Opposing Belief Systems
The installation also underscores the stark contrast between the modern understanding of electricity as a resource to be utilized for economic benefit and livelihood and the Sámi philosophy of life force as an natural essence in creatures, individuals, and the environment. This venue's history as a industrial facility is connected to this, as is what the Sámi consider green colonialism by Nordic countries. As they strive to be standard bearers for clean sources, Nordic nations have locked horns with the Sámi over the building of windfarms, river barriers, and digging operations on their native soil; the Sámi contend their fundamental freedoms, ways of life, and traditions are threatened. "It's hard being such a small minority to protect your rights when the reasons are based on environmental protection," Sara comments. "Extractivism has adopted the discourse of environmentalism, but nonetheless it's just aiming to find alternative ways to continue habits of use."
Family Conflicts
Sara and her kin have personally conflicted with the state authorities over its ever-stricter policies on animal husbandry.

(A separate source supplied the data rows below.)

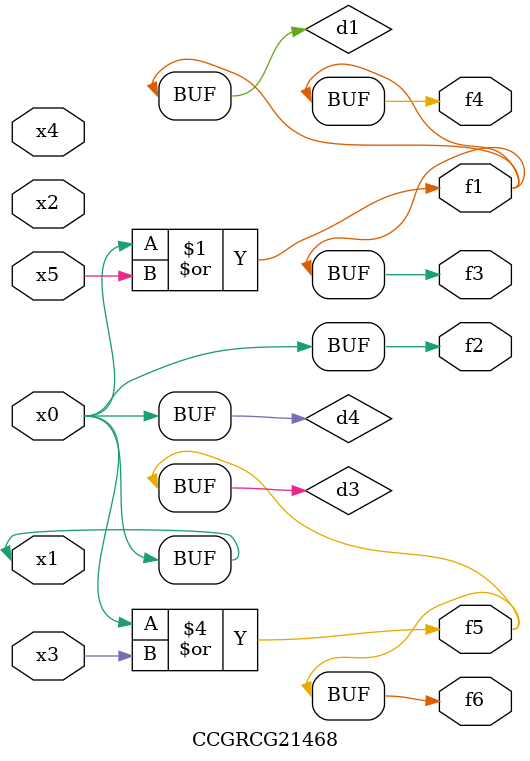
<source format=v>
module CCGRCG21468(
	input x0, x1, x2, x3, x4, x5,
	output f1, f2, f3, f4, f5, f6
);

	wire d1, d2, d3, d4;

	or (d1, x0, x5);
	xnor (d2, x1, x4);
	or (d3, x0, x3);
	buf (d4, x0, x1);
	assign f1 = d1;
	assign f2 = d4;
	assign f3 = d1;
	assign f4 = d1;
	assign f5 = d3;
	assign f6 = d3;
endmodule

</source>
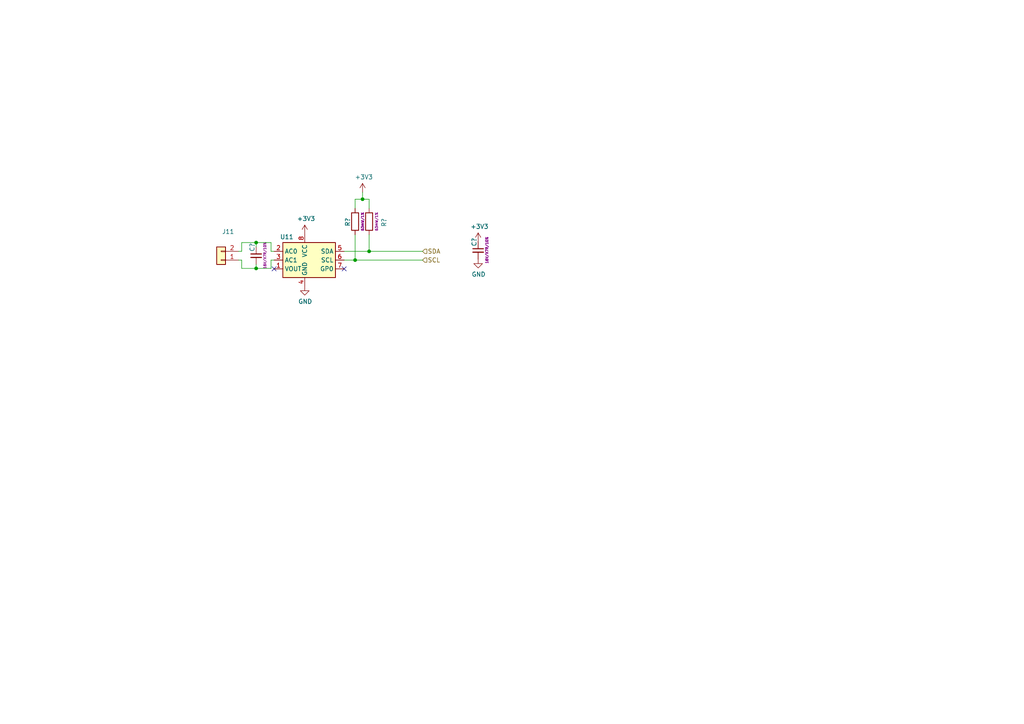
<source format=kicad_sch>
(kicad_sch (version 20211123) (generator eeschema)

  (uuid 6ee03f69-de0f-4b1d-902f-dc51b36f628e)

  (paper "A4")

  (title_block
    (title "Buddy")
    (date "2019-10-24")
    (rev "v1.0.0")
    (company "PRUSA Research s.r.o.")
    (comment 1 "http://creativecommons.org/licenses/by-sa/4.0/")
    (comment 2 "Licensed under the Attribution-ShareAlike 4.0 International (CC BY-SA 4.0)")
  )

  

  (junction (at 107.061 72.898) (diameter 0) (color 0 0 0 0)
    (uuid 342a7c7d-3a95-4bc6-9ce8-fd4f22fa15f5)
  )
  (junction (at 74.295 77.851) (diameter 0) (color 0 0 0 0)
    (uuid 45632342-feb4-47bf-89ed-c93eb90c2c01)
  )
  (junction (at 105.156 57.785) (diameter 0) (color 0 0 0 0)
    (uuid 73676cc2-fa79-439c-96a6-2b95ba26b4c8)
  )
  (junction (at 102.997 75.438) (diameter 0) (color 0 0 0 0)
    (uuid 7fa38ad6-fd83-4880-b8e3-635e64812c10)
  )
  (junction (at 74.295 70.358) (diameter 0) (color 0 0 0 0)
    (uuid db94e442-caf3-47ac-a29b-4fc3b0c28eb8)
  )

  (no_connect (at 79.502 77.978) (uuid 88dc8c1c-5d21-47fb-a316-f4a78c9ccad7))
  (no_connect (at 99.822 77.978) (uuid af04ab07-eb8d-43d7-b530-1363388963ec))

  (wire (pts (xy 78.613 75.438) (xy 78.613 77.851))
    (stroke (width 0) (type default) (color 0 0 0 0))
    (uuid 01f44025-ec0d-446a-b2af-156e440aa2af)
  )
  (wire (pts (xy 107.061 72.898) (xy 122.555 72.898))
    (stroke (width 0) (type default) (color 0 0 0 0))
    (uuid 02139de7-74d1-44dc-9cea-0c8310d4f756)
  )
  (wire (pts (xy 78.613 72.898) (xy 78.613 70.358))
    (stroke (width 0) (type default) (color 0 0 0 0))
    (uuid 12ab7ef5-22b0-4a15-8dfc-f0d0e51d6a69)
  )
  (wire (pts (xy 99.822 75.438) (xy 102.997 75.438))
    (stroke (width 0) (type default) (color 0 0 0 0))
    (uuid 141cac7d-4277-46fd-9b1a-e5dcec9c25f4)
  )
  (wire (pts (xy 69.215 75.438) (xy 70.104 75.438))
    (stroke (width 0) (type default) (color 0 0 0 0))
    (uuid 19b3344c-dd71-4cab-bf78-48008268f73b)
  )
  (wire (pts (xy 70.104 77.851) (xy 70.104 75.438))
    (stroke (width 0) (type default) (color 0 0 0 0))
    (uuid 1fcf50d5-11c8-44a8-a9ce-b703149463e1)
  )
  (wire (pts (xy 74.295 76.708) (xy 74.295 77.851))
    (stroke (width 0) (type default) (color 0 0 0 0))
    (uuid 229f0839-4644-43f2-ab79-8047ae22a5dd)
  )
  (wire (pts (xy 107.061 68.072) (xy 107.061 72.898))
    (stroke (width 0) (type default) (color 0 0 0 0))
    (uuid 24268d77-2ba7-4b4a-a34b-79b80a14f05e)
  )
  (wire (pts (xy 105.156 57.785) (xy 107.061 57.785))
    (stroke (width 0) (type default) (color 0 0 0 0))
    (uuid 2a665f01-7cdc-474a-a299-f606f9f0c431)
  )
  (wire (pts (xy 105.156 57.785) (xy 105.156 55.753))
    (stroke (width 0) (type default) (color 0 0 0 0))
    (uuid 349408bd-9457-4313-acd6-f6ea3352dbbf)
  )
  (wire (pts (xy 69.215 72.898) (xy 70.104 72.898))
    (stroke (width 0) (type default) (color 0 0 0 0))
    (uuid 38930fa1-00b5-40ac-8fb4-377f2a4eed9f)
  )
  (wire (pts (xy 70.104 70.358) (xy 74.295 70.358))
    (stroke (width 0) (type default) (color 0 0 0 0))
    (uuid 40ddddd8-8948-4784-9208-8400a6811253)
  )
  (wire (pts (xy 78.613 70.358) (xy 74.295 70.358))
    (stroke (width 0) (type default) (color 0 0 0 0))
    (uuid 45c6efc9-8b39-400d-b33b-9486f83b99e1)
  )
  (wire (pts (xy 79.502 72.898) (xy 78.613 72.898))
    (stroke (width 0) (type default) (color 0 0 0 0))
    (uuid 5d1e48ae-c008-49be-aa87-ffd63a3b1721)
  )
  (wire (pts (xy 78.613 77.851) (xy 74.295 77.851))
    (stroke (width 0) (type default) (color 0 0 0 0))
    (uuid 5d936c6f-cee9-4513-a896-61ba79fc0614)
  )
  (wire (pts (xy 107.061 57.785) (xy 107.061 60.452))
    (stroke (width 0) (type default) (color 0 0 0 0))
    (uuid 64af0d07-dd8d-466f-8a69-b815d4cc424f)
  )
  (wire (pts (xy 102.997 57.785) (xy 105.156 57.785))
    (stroke (width 0) (type default) (color 0 0 0 0))
    (uuid 947b9c67-377e-43d8-81e0-19809fc8876c)
  )
  (wire (pts (xy 70.104 70.358) (xy 70.104 72.898))
    (stroke (width 0) (type default) (color 0 0 0 0))
    (uuid aa911e8c-f7fb-4a16-927d-96c335626efc)
  )
  (wire (pts (xy 79.502 75.438) (xy 78.613 75.438))
    (stroke (width 0) (type default) (color 0 0 0 0))
    (uuid b68d3173-f173-4d37-b7de-a4d0d77c5ec4)
  )
  (wire (pts (xy 102.997 68.072) (xy 102.997 75.438))
    (stroke (width 0) (type default) (color 0 0 0 0))
    (uuid bd0e4dce-ae70-4e59-af8e-95d0509754db)
  )
  (wire (pts (xy 102.997 60.452) (xy 102.997 57.785))
    (stroke (width 0) (type default) (color 0 0 0 0))
    (uuid d1be1193-a4b4-4a0a-acd5-717530c41fc3)
  )
  (wire (pts (xy 70.104 77.851) (xy 74.295 77.851))
    (stroke (width 0) (type default) (color 0 0 0 0))
    (uuid da962e37-aedb-4809-a3e7-4cb15484e93a)
  )
  (wire (pts (xy 99.822 72.898) (xy 107.061 72.898))
    (stroke (width 0) (type default) (color 0 0 0 0))
    (uuid dd02ad1e-b3c3-4dbb-9d3c-5e62289267c4)
  )
  (wire (pts (xy 74.295 71.628) (xy 74.295 70.358))
    (stroke (width 0) (type default) (color 0 0 0 0))
    (uuid eee86e30-3b8a-4440-aab8-d016fbf91260)
  )
  (wire (pts (xy 102.997 75.438) (xy 122.555 75.438))
    (stroke (width 0) (type default) (color 0 0 0 0))
    (uuid fd455cfc-b824-42a0-bd5c-586e26d6edc4)
  )

  (hierarchical_label "SDA" (shape input) (at 122.555 72.898 0)
    (effects (font (size 1.27 1.27)) (justify left))
    (uuid d51a9359-5b1b-4a28-8cf9-fadef8c87641)
  )
  (hierarchical_label "SCL" (shape input) (at 122.555 75.438 0)
    (effects (font (size 1.27 1.27)) (justify left))
    (uuid f878f248-6808-4d77-96f0-ecff7b5168a6)
  )

  (symbol (lib_id "Device:R") (at 102.997 64.262 180) (unit 1)
    (in_bom yes) (on_board yes)
    (uuid 00000000-0000-0000-0000-00005ca2d701)
    (property "Reference" "R?" (id 0) (at 100.838 63.119 90)
      (effects (font (size 1.27 1.27)) (justify left))
    )
    (property "Value" "" (id 1) (at 103.124 62.484 90)
      (effects (font (size 1.27 1.27)) (justify left))
    )
    (property "Footprint" "" (id 2) (at 104.775 64.262 90)
      (effects (font (size 1.27 1.27)) hide)
    )
    (property "Datasheet" "" (id 3) (at 102.997 64.262 0)
      (effects (font (size 1.27 1.27)) hide)
    )
    (property "req" "63mW/1%" (id 4) (at 105.156 64.262 90)
      (effects (font (size 0.7112 0.7112)))
    )
    (pin "1" (uuid 39c71568-cb81-4ef8-b2d5-b564c16713f3))
    (pin "2" (uuid dd72ca31-a35d-4dc4-95d6-7677f58e52e6))
  )

  (symbol (lib_id "Device:R") (at 107.061 64.262 180) (unit 1)
    (in_bom yes) (on_board yes)
    (uuid 00000000-0000-0000-0000-00005ca2d726)
    (property "Reference" "R?" (id 0) (at 111.379 63.246 90)
      (effects (font (size 1.27 1.27)) (justify left))
    )
    (property "Value" "" (id 1) (at 107.315 62.611 90)
      (effects (font (size 1.27 1.27)) (justify left))
    )
    (property "Footprint" "" (id 2) (at 108.839 64.262 90)
      (effects (font (size 1.27 1.27)) hide)
    )
    (property "Datasheet" "" (id 3) (at 107.061 64.262 0)
      (effects (font (size 1.27 1.27)) hide)
    )
    (property "req" "63mW/1%" (id 4) (at 109.22 64.262 90)
      (effects (font (size 0.7112 0.7112)))
    )
    (pin "1" (uuid bafc061f-a809-4492-a569-792861d75bab))
    (pin "2" (uuid e46fe702-6296-4900-86b5-443ecfe4d7d4))
  )

  (symbol (lib_id "BUDDY_v1.0.0-rescue:+3.3V-power") (at 105.156 55.753 0) (unit 1)
    (in_bom yes) (on_board yes)
    (uuid 00000000-0000-0000-0000-00005ca2d8ed)
    (property "Reference" "#PWR045" (id 0) (at 105.156 59.563 0)
      (effects (font (size 1.27 1.27)) hide)
    )
    (property "Value" "" (id 1) (at 105.537 51.3588 0))
    (property "Footprint" "" (id 2) (at 105.156 55.753 0)
      (effects (font (size 1.27 1.27)) hide)
    )
    (property "Datasheet" "" (id 3) (at 105.156 55.753 0)
      (effects (font (size 1.27 1.27)) hide)
    )
    (pin "1" (uuid b9a5b8f7-472a-4c40-9e09-c1d2c836c922))
  )

  (symbol (lib_id "BUDDY_v1.0.0-rescue:24LC00-Memory_EEPROM") (at 89.662 75.438 0) (unit 1)
    (in_bom yes) (on_board yes)
    (uuid 00000000-0000-0000-0000-00005ce0a11d)
    (property "Reference" "U11" (id 0) (at 83.185 68.707 0))
    (property "Value" "" (id 1) (at 96.52 68.326 0))
    (property "Footprint" "" (id 2) (at 89.662 75.438 0)
      (effects (font (size 1.27 1.27)) hide)
    )
    (property "Datasheet" "" (id 3) (at 89.662 75.438 0)
      (effects (font (size 1.27 1.27)) hide)
    )
    (pin "1" (uuid 304fbb8a-cc0e-42a2-bc4e-7afa33372386))
    (pin "2" (uuid 11ebb808-6267-469b-9bdb-e0d31c391981))
    (pin "3" (uuid cf86bfdf-0a59-4a29-a4c6-3cc76d1bb40b))
    (pin "4" (uuid 3f9bd055-75e6-467c-a849-21c6f2fb2808))
    (pin "5" (uuid 0b0f2df8-d1d5-4613-8225-6ffe9f14e6ec))
    (pin "6" (uuid b1cf06ec-019f-42c6-818f-a766492f0e6e))
    (pin "7" (uuid d643e8c9-64a0-464b-b90c-d68e81957c88))
    (pin "8" (uuid be1ac329-53d0-4e02-a4bd-baaaa934a1cd))
  )

  (symbol (lib_id "power:GND") (at 88.392 83.058 0) (unit 1)
    (in_bom yes) (on_board yes)
    (uuid 00000000-0000-0000-0000-00005ce0c0e6)
    (property "Reference" "#PWR0187" (id 0) (at 88.392 89.408 0)
      (effects (font (size 1.27 1.27)) hide)
    )
    (property "Value" "" (id 1) (at 88.519 87.4522 0))
    (property "Footprint" "" (id 2) (at 88.392 83.058 0)
      (effects (font (size 1.27 1.27)) hide)
    )
    (property "Datasheet" "" (id 3) (at 88.392 83.058 0)
      (effects (font (size 1.27 1.27)) hide)
    )
    (pin "1" (uuid 1c4e5495-3178-49b6-98b3-d5973d5a675c))
  )

  (symbol (lib_id "BUDDY_v1.0.0-rescue:+3.3V-power") (at 88.392 67.818 0) (unit 1)
    (in_bom yes) (on_board yes)
    (uuid 00000000-0000-0000-0000-00005ce0c13d)
    (property "Reference" "#PWR0188" (id 0) (at 88.392 71.628 0)
      (effects (font (size 1.27 1.27)) hide)
    )
    (property "Value" "" (id 1) (at 88.773 63.4238 0))
    (property "Footprint" "" (id 2) (at 88.392 67.818 0)
      (effects (font (size 1.27 1.27)) hide)
    )
    (property "Datasheet" "" (id 3) (at 88.392 67.818 0)
      (effects (font (size 1.27 1.27)) hide)
    )
    (pin "1" (uuid 61499cea-fa2e-4f9e-9394-7aa48e16b0ab))
  )

  (symbol (lib_id "BUDDY_v1.0.0-rescue:+3.3V-power") (at 138.684 70.104 0) (unit 1)
    (in_bom yes) (on_board yes)
    (uuid 00000000-0000-0000-0000-00005ce0c316)
    (property "Reference" "#PWR0189" (id 0) (at 138.684 73.914 0)
      (effects (font (size 1.27 1.27)) hide)
    )
    (property "Value" "" (id 1) (at 139.065 65.7098 0))
    (property "Footprint" "" (id 2) (at 138.684 70.104 0)
      (effects (font (size 1.27 1.27)) hide)
    )
    (property "Datasheet" "" (id 3) (at 138.684 70.104 0)
      (effects (font (size 1.27 1.27)) hide)
    )
    (pin "1" (uuid 71b5957e-56da-453b-9605-918056fef9e7))
  )

  (symbol (lib_id "power:GND") (at 138.684 75.184 0) (unit 1)
    (in_bom yes) (on_board yes)
    (uuid 00000000-0000-0000-0000-00005ce0c331)
    (property "Reference" "#PWR0190" (id 0) (at 138.684 81.534 0)
      (effects (font (size 1.27 1.27)) hide)
    )
    (property "Value" "" (id 1) (at 138.811 79.5782 0))
    (property "Footprint" "" (id 2) (at 138.684 75.184 0)
      (effects (font (size 1.27 1.27)) hide)
    )
    (property "Datasheet" "" (id 3) (at 138.684 75.184 0)
      (effects (font (size 1.27 1.27)) hide)
    )
    (pin "1" (uuid 4aba66de-08fc-4fda-9fa8-5a2c2687b4e3))
  )

  (symbol (lib_id "Connector_Generic:Conn_01x02") (at 64.135 75.438 180) (unit 1)
    (in_bom yes) (on_board yes)
    (uuid 00000000-0000-0000-0000-00005ce0c38f)
    (property "Reference" "J11" (id 0) (at 66.167 67.183 0))
    (property "Value" "" (id 1) (at 66.167 69.4944 0))
    (property "Footprint" "" (id 2) (at 64.135 75.438 0)
      (effects (font (size 1.27 1.27)) hide)
    )
    (property "Datasheet" "" (id 3) (at 64.135 75.438 0)
      (effects (font (size 1.27 1.27)) hide)
    )
    (pin "1" (uuid 9f547797-3d8a-44be-8639-0217d250dd94))
    (pin "2" (uuid 6f390618-127b-468c-a0ae-a19dfd1fc45d))
  )

  (symbol (lib_id "Device:C_Small") (at 74.295 74.168 0) (unit 1)
    (in_bom yes) (on_board yes)
    (uuid 00000000-0000-0000-0000-00005d43ec8c)
    (property "Reference" "C?" (id 0) (at 73.152 73.025 90)
      (effects (font (size 1.27 1.27)) (justify left))
    )
    (property "Value" "" (id 1) (at 74.549 68.707 0)
      (effects (font (size 1.27 1.27)) (justify left))
    )
    (property "Footprint" "" (id 2) (at 75.2602 77.978 0)
      (effects (font (size 1.27 1.27)) hide)
    )
    (property "Datasheet" "" (id 3) (at 74.295 74.168 0)
      (effects (font (size 1.27 1.27)) hide)
    )
    (property "req" "16V/X7R/10%" (id 4) (at 76.835 77.978 90)
      (effects (font (size 0.7112 0.7112)) (justify left))
    )
    (pin "1" (uuid d3eb4cf1-8cf0-4517-8f50-28775fc771f5))
    (pin "2" (uuid 30c9a1df-51d8-440e-99d3-51bc9b0e5813))
  )

  (symbol (lib_id "Device:C_Small") (at 138.684 72.644 0) (unit 1)
    (in_bom yes) (on_board yes)
    (uuid 00000000-0000-0000-0000-00005d61b341)
    (property "Reference" "C?" (id 0) (at 137.541 71.501 90)
      (effects (font (size 1.27 1.27)) (justify left))
    )
    (property "Value" "" (id 1) (at 142.875 74.295 90)
      (effects (font (size 1.27 1.27)) (justify left))
    )
    (property "Footprint" "" (id 2) (at 139.6492 76.454 0)
      (effects (font (size 1.27 1.27)) hide)
    )
    (property "Datasheet" "" (id 3) (at 138.684 72.644 0)
      (effects (font (size 1.27 1.27)) hide)
    )
    (property "req" "16V/X7R/10%" (id 4) (at 141.224 76.454 90)
      (effects (font (size 0.7112 0.7112)) (justify left))
    )
    (pin "1" (uuid f0d3f685-9e11-440d-a54a-beed838dd6a6))
    (pin "2" (uuid 97b655b8-e04d-4b5f-a5d8-7a7c3642203d))
  )
)

</source>
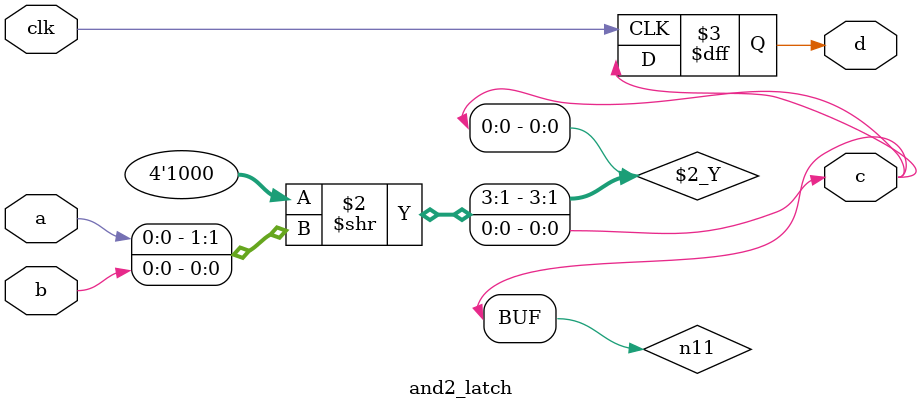
<source format=v>
/* Generated by Yosys 0.27+3 (git sha1 b58664d44, gcc 11.3.0-1ubuntu1~22.04 -fPIC -Os) */

module and2_latch(a, b, clk, c, d);
  input a;
  wire a;
  input b;
  wire b;
  output c;
  wire c;
  input clk;
  wire clk;
  output d;
  reg d;
  wire n11;
  always @(posedge clk)
    d <= n11;
  assign c = 4'h8 >> { a, b };
  assign n11 = c;
endmodule

</source>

Previously, Sara's sibling embarked on a sequence of unsuccessful court actions over the required reduction of his livestock, ostensibly to stop overgrazing. As a show of solidarity, Sara developed a multi-year collection of artworks named Pile O'Sápmi comprising a colossal screen of numerous reindeer skulls, which was exhibited at the 2017's art exhibition Documenta 14 and later purchased by the public gallery, where it hangs in the lobby.